Geef de regels van alle records hieronder weer als een JSON-lijst van strings, met één string per regel. Laat lege regels weg.

> [DATASETRECORDS]:

_____

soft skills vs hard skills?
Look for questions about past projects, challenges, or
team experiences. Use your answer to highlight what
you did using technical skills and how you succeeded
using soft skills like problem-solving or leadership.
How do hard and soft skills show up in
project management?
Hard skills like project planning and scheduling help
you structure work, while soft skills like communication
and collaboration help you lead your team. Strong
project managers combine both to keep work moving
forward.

_____

> [ANTWOORD OPDRACHT]:
[
  "soft skills vs hard skills?",
  "Look for questions about past projects, challenges, or",
  "team experiences. Use your answer to highlight what",
  "you did using technical skills and how you succeeded",
  "using soft skills like problem-solving or leadership.",
  "How do hard and soft skills show up in",
  "project management?",
  "Hard skills like project planning and scheduling help",
  "you structure work, while soft skills like communication",
  "and collaboration help you lead your team. Strong",
  "project managers combine both to keep work moving",
  "forward."
]